The main factor which aided my decision to study at the University of Limerick was my love for the Japanese language. Japanese at the University of Limerick is studied at beginner level, so those of you who are interested in the language but feel they should have prior knowledge of the language there is no need to worry as the majority of the class will be in the same boat as you. It was a little different for me seeing as I had studied the language since transition year and had the wonderful opportunity to attend a secondary school in Japan for a month. There are so many wonderful facilities outside the classroom to help you with your study of this wonderfully unique and special language. The languages at UL society run group discussions for a wide range of languages that can be studied at UL. This is a great way not only to meet students who are from that country but also interact with them and others who are studying the same language as you. If you would like to further immerse yourself in the language one-on-one classes are also available. The library offers many textbooks on the numerous writing systems and can also provide you with useful tips on how to remember certain characters.

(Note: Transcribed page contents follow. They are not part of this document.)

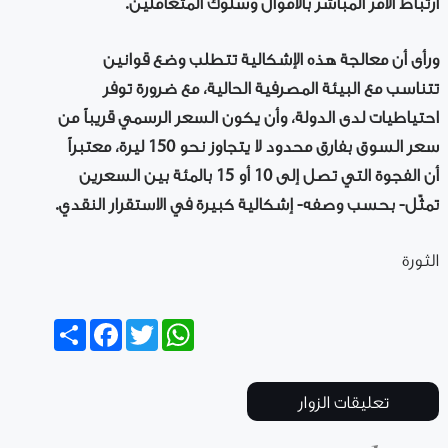
ارتباط الأمر المباشر بالأموال وسلوك المتعاملين.
ورأى أن معالجة هذه الإشكالية تتطلب وضع قوانين
تتناسب مع البيئة المصرفية الحالية، مع ضرورة توفر
احتياطيات لدى الدولة، وأن يكون السعر الرسمي قريباً من
سعر السوق بفارق محدود لا يتجاوز نحو 150 ليرة، معتبراً
أن الفجوة التي تصل إلى 10 أو 15 بالمئة بين السعرين
تمثّل- بحسب وصفه- إشكالية كبيرة في الاستقرار النقدي.
الثورة
Share
Facebook
Twitter
WhatsApp
تعليقات الزوار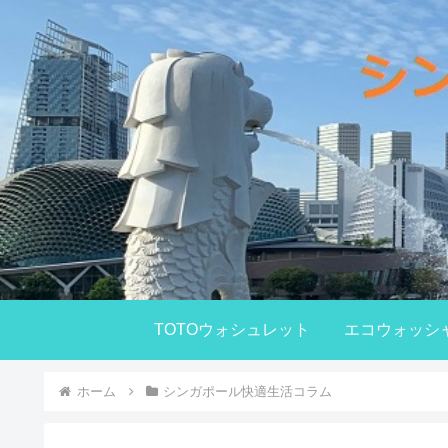
TOTOウォシュレット
エコウォッシ
ホーム
シンガポール快適生活コラム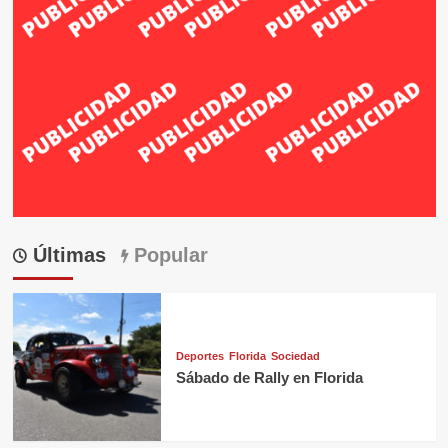
Últimas
Popular
Deportes
Florida
Sociedad
Sábado de Rally en Florida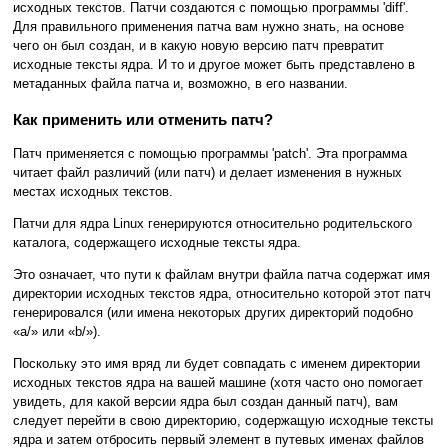
исходных текстов. Патчи создаются с помощью программы 'diff'.
Для правильного применения патча вам нужно знать, на основе
чего он был создан, и в какую новую версию патч превратит
исходные тексты ядра. И то и другое может быть представлено в
метаданных файла патча и, возможно, в его названии.
Как применить или отменить патч?
Патч применяется с помощью программы 'patch'. Эта программа
читает файл различий (или патч) и делает изменения в нужных
местах исходных текстов.
Патчи для ядра Linux генерируются относительно родительского
каталога, содержащего исходные тексты ядра.
Это означает, что пути к файлам внутри файла патча содержат имя
директории исходных текстов ядра, относительно которой этот патч
генерировался (или имена некоторых других директорий подобно
«a/» или «b/»).
Поскольку это имя вряд ли будет совпадать с именем директории
исходных текстов ядра на вашей машине (хотя часто оно помогает
увидеть, для какой версии ядра был создан данный патч), вам
следует перейти в свою директорию, содержащую исходные тексты
ядра и затем отбросить первый элемент в путевых именах файлов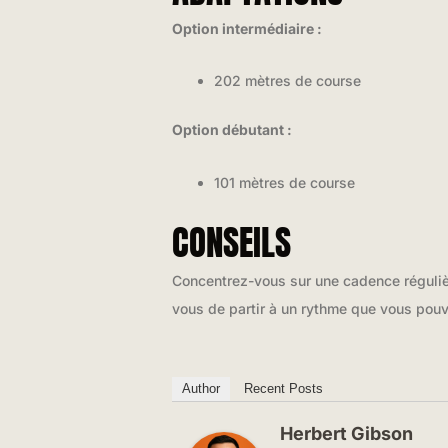
Option intermédiaire :
202 mètres de course
Option débutant :
101 mètres de course
CONSEILS
Concentrez-vous sur une cadence régulièr
vous de partir à un rythme que vous pouve
Author
Recent Posts
Herbert Gibson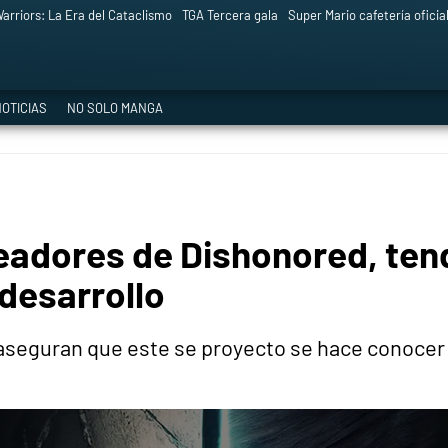
arriors: La Era del Cataclismo
TGA Tercera gala
Super Mario cafetería oficia
OTICIAS
NO SOLO MANGA
eadores de Dishonored, ten
desarrollo
 aseguran que este se proyecto se hace conoce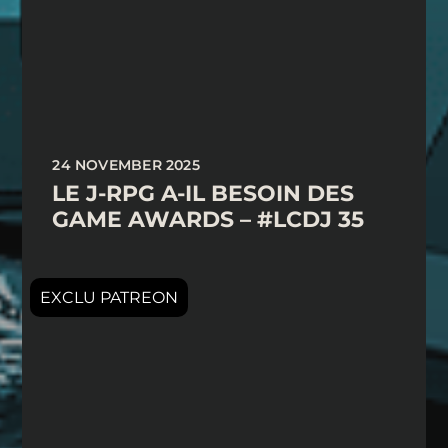
24 NOVEMBER 2025
LE J-RPG A-IL BESOIN DES
GAME AWARDS – #LCDJ 35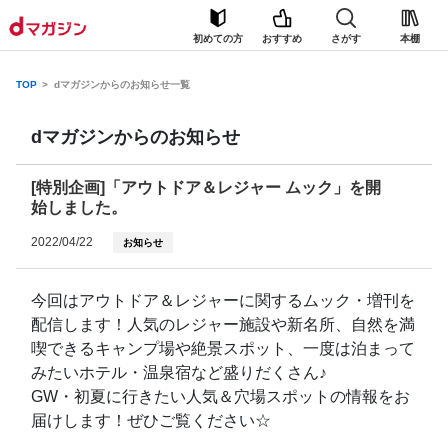
初めての方
おすすめ
さがす
本棚
TOP
dマガジンからのお知らせ一覧
dマガジンからのお知らせ
[特別企画]「アウトドア＆レジャー ムック」を開
始しました。
2022/04/22
お知らせ
今回はアウトドア＆レジャーに関するムック・増刊を
配信します！人気のレジャー施設や新名所、自然を満
喫できるキャンプ場や絶景スポット、一度は泊まって
みたいホテル・温泉宿など盛りだくさん♪
GW・初夏に行きたい人気＆穴場スポットの情報をお
届けします！ぜひご覧ください☆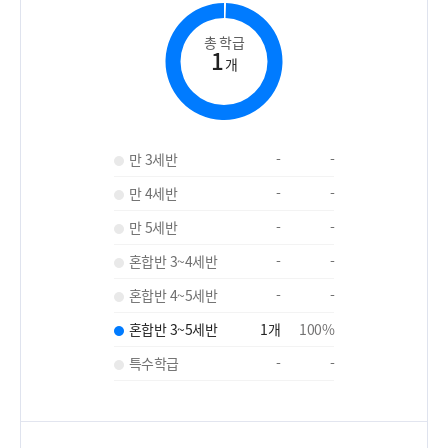
총 학급
1
개
만 3세반
-
-
만 4세반
-
-
만 5세반
-
-
혼합반 3~4세반
-
-
혼합반 4~5세반
-
-
혼합반 3~5세반
1
개
100
%
특수학급
-
-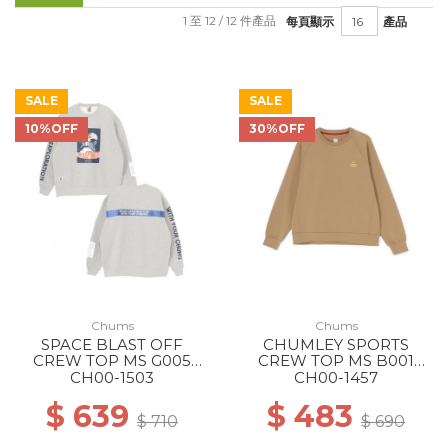
1 至 12 / 12 件產品
每頁顯示
產品
SALE
SALE
10%OFF
30%OFF
Chums
Chums
SPACE BLAST OFF
CHUMLEY SPORTS
CREW TOP MS G005
CREW TOP MS B001
H/GRAY
BEIGE
CH00-1503
CH00-1457
$ 639
$ 483
$ 710
$ 690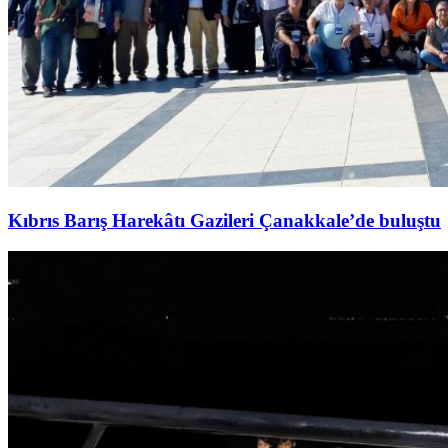
Kıbrıs Barış Harekâtı Gazileri Çanakkale’de buluştu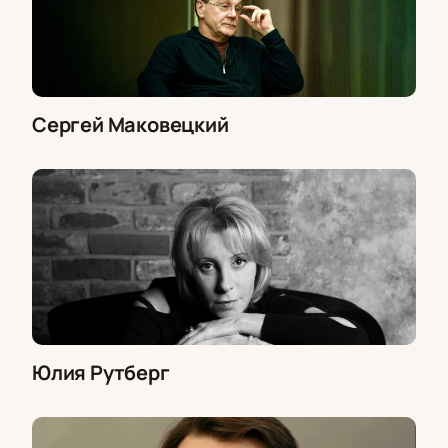
Сергей Маковецкий
Юлия Рутберг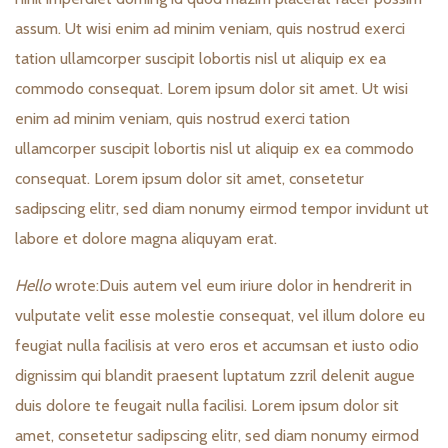
assum. Ut wisi enim ad minim veniam, quis nostrud exerci
tation ullamcorper suscipit lobortis nisl ut aliquip ex ea
commodo consequat. Lorem ipsum dolor sit amet. Ut wisi
enim ad minim veniam, quis nostrud exerci tation
ullamcorper suscipit lobortis nisl ut aliquip ex ea commodo
consequat. Lorem ipsum dolor sit amet, consetetur
sadipscing elitr, sed diam nonumy eirmod tempor invidunt ut
labore et dolore magna aliquyam erat.
Hello
wrote:
Duis autem vel eum iriure dolor in hendrerit in
vulputate velit esse molestie consequat, vel illum dolore eu
feugiat nulla facilisis at vero eros et accumsan et iusto odio
dignissim qui blandit praesent luptatum zzril delenit augue
duis dolore te feugait nulla facilisi. Lorem ipsum dolor sit
amet, consetetur sadipscing elitr, sed diam nonumy eirmod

Your new life as a University student:

The idea of starting University is a daunting prospect for anyone and we have all been through it. Whether you are worried about making new friend, finding your way around such a large campus or struggling with your course, we are here to offer some advice to all of you thinking of applying to UL. Moving away from home and your friends can seem rather scary, the idea of going to a new place where you know nobody and have to make an effort to meet new people may not seem that appealing to you. The best piece of advice I can give you is put yourself out there and don’t be afraid to strike up a conversation. There is no better time to do this than orientation day when you are separated into groups based on your course. The people that I met the day of orientation are still my closest friends today. Another way to meet new people is by joining some of the clubs and societies that are offered in UL, whether you are interested in jumping out of planes or sitting down for a chat with a hot cup of tea there is something in UL for everyone.

It can be very easy to get lost on campus and I still do sometimes but don’t worry because the University offers what they like to call ‘The First Seven Weeks Program’. For your first seven weeks of college there will be fellow students stationed around the campus with the sole purpose of helping you find your way around and answering any questions you may have regarding certain buildings and rooms, so make sure to avail of this wonderful service as you won’t find it anywhere else!

This is just a snippet of what is to come on this site so look forward to more posts! I hope I could answer any questions some of you may have had and even helped you make up your mind on whether or not the University of Limerick is the right place for you. The only thing I will say is you won’t regret picking the University of Limerick, I sure haven’t!